Heat coming from a woodstove feels nicer, warmer, more comforting than heat from other sources except, perhaps, the sun on a pleasantly warm day. Wood is also much less expensive. Other sources have just about everything else going for them: convenience, ease of use, evenness of heat, set it and forget it. The modern way.
The woodstove is a great improvement over the campfire and the fireplace: no smoke, more concentrated heat, and an airtight woodstove burns all night, while a fireplace draws cool air into the house at night. After that it's a tradeoff. Even the modern passive solar house with radiant heat in the floors offers convenience as well as using much less carbon than wood, even, although unlike gas, oil, and coal, wood is a renewable resource. But the radiant floor heat doesn't have the radiance of the woodstove, the feel on the skin.
After the snow last weekend we had a fairly warm week and for a variety of reasons I let the oil furnace do the work of heating the house for a few days. Now that it's turning colder--it will be around ten degrees F tonight--it was time to go back to the wood, and it's so much more comfortable. Important to realize this as wood requires so much work, even now, after felling and bucking and splitting and stacking, moving to storage and then moving into the house and then into the stove. And so much attention: in this cold weather, every few hours the stove needs re-loading, except of course at night while sleeping.

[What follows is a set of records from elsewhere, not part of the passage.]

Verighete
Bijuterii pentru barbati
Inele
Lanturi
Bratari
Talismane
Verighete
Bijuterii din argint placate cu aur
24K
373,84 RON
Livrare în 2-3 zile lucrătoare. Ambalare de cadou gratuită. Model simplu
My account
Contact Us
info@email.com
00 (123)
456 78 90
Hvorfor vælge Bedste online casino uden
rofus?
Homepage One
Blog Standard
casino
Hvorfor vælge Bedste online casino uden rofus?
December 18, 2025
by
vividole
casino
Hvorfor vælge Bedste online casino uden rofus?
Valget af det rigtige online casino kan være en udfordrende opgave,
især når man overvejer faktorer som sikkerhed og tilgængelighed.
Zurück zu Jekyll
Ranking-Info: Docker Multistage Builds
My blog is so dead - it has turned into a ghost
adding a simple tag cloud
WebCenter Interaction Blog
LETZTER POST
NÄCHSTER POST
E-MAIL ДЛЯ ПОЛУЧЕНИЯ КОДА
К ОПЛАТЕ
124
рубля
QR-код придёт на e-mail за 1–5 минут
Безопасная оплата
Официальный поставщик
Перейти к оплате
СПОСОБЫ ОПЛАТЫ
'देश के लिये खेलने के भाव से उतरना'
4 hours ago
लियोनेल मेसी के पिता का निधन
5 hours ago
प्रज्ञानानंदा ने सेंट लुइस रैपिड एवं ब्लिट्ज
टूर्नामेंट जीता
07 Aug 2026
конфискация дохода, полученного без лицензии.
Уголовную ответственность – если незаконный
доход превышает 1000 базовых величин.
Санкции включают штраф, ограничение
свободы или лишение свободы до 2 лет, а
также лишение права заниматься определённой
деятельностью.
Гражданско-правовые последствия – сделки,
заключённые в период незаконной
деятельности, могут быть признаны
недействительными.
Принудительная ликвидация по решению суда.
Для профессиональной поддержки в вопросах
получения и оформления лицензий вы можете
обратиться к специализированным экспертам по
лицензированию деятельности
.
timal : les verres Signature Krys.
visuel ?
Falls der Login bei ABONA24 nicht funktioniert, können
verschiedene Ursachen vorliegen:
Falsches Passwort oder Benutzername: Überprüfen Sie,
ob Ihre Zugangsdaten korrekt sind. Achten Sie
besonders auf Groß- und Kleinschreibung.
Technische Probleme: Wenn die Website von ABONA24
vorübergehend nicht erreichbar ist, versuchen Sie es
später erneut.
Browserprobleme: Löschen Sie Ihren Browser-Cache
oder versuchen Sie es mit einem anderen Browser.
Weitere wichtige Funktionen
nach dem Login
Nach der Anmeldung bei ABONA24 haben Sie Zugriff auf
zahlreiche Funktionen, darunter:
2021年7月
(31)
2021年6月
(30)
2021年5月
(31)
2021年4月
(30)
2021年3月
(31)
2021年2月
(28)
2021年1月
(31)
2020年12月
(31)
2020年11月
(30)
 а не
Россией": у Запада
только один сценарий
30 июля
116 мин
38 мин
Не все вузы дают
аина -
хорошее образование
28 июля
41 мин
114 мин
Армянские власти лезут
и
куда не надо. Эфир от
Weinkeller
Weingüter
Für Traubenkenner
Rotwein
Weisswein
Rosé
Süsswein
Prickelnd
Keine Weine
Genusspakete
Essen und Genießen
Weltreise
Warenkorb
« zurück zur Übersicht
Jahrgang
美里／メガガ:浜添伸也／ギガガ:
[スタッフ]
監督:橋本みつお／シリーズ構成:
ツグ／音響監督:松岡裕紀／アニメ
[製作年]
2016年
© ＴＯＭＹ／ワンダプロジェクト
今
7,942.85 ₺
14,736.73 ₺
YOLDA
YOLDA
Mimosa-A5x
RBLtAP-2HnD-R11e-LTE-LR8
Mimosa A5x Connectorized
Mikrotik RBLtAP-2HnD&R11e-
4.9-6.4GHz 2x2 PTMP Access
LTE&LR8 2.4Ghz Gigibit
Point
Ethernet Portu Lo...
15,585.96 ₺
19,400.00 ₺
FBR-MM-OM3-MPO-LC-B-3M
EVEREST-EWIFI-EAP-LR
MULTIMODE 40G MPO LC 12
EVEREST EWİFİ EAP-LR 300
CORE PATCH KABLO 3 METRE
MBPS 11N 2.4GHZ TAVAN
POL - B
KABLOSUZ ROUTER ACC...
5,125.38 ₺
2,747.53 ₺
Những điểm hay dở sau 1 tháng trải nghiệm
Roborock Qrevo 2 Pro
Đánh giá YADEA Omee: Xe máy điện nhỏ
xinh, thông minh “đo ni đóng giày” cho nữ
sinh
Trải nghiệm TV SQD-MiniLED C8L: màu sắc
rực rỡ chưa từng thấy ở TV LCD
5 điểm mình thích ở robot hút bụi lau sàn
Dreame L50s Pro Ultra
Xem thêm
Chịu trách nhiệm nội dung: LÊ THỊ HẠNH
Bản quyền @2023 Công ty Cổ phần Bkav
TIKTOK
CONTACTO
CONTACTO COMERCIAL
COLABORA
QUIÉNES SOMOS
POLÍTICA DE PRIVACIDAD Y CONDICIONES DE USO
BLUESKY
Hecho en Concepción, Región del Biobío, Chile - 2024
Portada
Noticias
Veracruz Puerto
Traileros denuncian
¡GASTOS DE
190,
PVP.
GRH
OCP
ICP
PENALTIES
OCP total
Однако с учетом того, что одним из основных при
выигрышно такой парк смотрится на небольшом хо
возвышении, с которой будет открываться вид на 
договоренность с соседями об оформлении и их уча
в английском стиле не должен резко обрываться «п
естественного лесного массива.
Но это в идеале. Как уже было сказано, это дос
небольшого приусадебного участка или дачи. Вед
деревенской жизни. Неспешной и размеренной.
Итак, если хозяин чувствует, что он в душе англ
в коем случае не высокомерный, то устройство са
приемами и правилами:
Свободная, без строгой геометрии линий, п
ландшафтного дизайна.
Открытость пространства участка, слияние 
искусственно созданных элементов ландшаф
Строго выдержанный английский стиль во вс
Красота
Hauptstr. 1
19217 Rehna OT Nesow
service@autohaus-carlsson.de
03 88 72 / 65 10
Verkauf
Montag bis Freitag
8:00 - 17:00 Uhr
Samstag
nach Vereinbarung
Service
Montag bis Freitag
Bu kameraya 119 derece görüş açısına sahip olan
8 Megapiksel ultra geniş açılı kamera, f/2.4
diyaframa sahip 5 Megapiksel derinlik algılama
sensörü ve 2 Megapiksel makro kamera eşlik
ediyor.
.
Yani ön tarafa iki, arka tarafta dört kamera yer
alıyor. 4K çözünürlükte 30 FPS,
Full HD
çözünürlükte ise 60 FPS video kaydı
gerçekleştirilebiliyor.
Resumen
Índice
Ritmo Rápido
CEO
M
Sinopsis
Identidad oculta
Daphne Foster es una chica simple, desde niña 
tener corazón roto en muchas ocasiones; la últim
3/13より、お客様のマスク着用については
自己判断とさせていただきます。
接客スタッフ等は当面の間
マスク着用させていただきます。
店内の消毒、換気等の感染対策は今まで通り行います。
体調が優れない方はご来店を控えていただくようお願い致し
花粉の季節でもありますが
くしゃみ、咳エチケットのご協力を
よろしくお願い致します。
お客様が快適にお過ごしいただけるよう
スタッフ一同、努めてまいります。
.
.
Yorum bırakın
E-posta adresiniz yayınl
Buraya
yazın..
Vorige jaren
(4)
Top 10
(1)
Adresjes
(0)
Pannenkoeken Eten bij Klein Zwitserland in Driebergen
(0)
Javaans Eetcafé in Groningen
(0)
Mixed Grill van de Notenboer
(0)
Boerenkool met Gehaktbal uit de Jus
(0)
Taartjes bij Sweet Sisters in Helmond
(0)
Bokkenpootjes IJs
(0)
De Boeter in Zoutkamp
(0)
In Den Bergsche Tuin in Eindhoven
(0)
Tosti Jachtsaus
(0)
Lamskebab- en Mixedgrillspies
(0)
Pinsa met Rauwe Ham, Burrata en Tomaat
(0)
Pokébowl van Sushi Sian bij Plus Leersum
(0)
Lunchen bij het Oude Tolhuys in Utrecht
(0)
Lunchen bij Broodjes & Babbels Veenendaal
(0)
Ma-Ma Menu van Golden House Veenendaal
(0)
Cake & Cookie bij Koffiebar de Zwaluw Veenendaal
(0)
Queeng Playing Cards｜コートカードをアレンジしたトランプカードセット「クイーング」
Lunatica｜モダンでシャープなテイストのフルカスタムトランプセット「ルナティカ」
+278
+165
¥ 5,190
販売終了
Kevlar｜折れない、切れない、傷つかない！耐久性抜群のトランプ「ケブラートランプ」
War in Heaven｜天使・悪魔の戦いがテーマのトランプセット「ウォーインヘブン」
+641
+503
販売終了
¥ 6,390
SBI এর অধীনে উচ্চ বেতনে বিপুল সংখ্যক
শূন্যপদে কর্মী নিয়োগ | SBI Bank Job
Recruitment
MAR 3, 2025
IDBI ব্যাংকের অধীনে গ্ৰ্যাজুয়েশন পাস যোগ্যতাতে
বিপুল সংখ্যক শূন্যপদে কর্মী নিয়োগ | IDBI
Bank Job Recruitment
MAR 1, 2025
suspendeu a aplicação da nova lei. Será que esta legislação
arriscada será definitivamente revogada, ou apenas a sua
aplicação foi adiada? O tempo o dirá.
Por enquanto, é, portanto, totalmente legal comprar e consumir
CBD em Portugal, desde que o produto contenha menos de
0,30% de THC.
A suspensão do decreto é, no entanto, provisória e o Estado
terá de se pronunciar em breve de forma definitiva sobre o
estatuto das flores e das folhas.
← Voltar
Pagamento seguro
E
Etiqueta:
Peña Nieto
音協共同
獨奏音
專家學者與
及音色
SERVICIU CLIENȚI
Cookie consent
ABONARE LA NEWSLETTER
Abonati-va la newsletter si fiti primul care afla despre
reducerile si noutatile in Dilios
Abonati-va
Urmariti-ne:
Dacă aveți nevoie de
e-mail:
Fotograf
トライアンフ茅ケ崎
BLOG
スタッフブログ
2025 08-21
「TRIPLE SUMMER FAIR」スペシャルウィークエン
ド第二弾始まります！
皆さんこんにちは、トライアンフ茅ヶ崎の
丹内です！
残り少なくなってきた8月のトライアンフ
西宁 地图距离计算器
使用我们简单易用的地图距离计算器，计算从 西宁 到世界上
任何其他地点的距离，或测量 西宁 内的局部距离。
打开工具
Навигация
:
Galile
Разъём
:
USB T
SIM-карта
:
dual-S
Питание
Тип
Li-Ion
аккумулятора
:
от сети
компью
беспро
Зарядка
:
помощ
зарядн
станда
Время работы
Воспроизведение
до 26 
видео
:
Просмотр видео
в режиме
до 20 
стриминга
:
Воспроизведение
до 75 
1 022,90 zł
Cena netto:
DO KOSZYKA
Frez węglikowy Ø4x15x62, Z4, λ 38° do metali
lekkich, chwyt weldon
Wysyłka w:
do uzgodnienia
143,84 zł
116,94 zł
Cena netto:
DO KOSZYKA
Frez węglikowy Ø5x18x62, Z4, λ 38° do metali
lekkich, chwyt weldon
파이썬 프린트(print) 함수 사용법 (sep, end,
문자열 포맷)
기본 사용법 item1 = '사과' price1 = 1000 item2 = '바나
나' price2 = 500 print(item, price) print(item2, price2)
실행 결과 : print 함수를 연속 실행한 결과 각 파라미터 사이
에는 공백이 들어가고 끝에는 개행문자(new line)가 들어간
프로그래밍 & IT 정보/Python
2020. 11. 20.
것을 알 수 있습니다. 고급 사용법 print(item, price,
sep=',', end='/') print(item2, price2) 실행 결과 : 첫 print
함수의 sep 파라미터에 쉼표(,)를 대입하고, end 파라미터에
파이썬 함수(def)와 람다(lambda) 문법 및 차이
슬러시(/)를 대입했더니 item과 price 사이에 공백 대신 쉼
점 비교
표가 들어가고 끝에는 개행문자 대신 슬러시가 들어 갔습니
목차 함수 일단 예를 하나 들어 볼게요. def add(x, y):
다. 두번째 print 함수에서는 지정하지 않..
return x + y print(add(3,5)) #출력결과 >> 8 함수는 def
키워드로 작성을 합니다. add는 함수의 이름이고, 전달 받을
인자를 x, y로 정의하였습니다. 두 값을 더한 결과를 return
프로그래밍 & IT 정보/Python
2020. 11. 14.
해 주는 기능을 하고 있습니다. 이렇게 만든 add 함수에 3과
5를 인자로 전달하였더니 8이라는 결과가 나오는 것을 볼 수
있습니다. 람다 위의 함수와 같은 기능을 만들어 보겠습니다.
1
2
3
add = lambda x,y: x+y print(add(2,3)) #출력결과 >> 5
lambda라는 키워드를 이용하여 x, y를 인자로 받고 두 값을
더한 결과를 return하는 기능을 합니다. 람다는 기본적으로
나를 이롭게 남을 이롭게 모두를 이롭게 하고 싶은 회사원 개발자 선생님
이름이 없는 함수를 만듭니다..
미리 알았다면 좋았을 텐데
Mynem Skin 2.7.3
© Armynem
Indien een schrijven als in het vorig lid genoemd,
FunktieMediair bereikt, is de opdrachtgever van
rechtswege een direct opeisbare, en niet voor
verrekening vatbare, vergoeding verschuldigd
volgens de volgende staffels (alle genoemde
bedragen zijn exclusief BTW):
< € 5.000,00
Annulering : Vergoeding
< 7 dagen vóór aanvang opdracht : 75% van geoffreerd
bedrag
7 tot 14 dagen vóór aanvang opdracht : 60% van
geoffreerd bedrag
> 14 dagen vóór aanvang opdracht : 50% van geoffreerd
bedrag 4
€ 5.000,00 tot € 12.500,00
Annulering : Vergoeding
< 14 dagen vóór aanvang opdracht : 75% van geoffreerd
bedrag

But these are good interruptions, conducive to breaks in other work: reading, writing, cooking, and the daily mail and record keeping. And the pleasures of walking and playing music betweentimes. Newell Cotton's diaries show he was able to do much more writing in the winter times, when he wasn't working with wood. His northern New Hampshire house burned wood in fireplaces and a cook stove, some thirteen cords per year, year after year. He'd have been happier with a few woodstoves.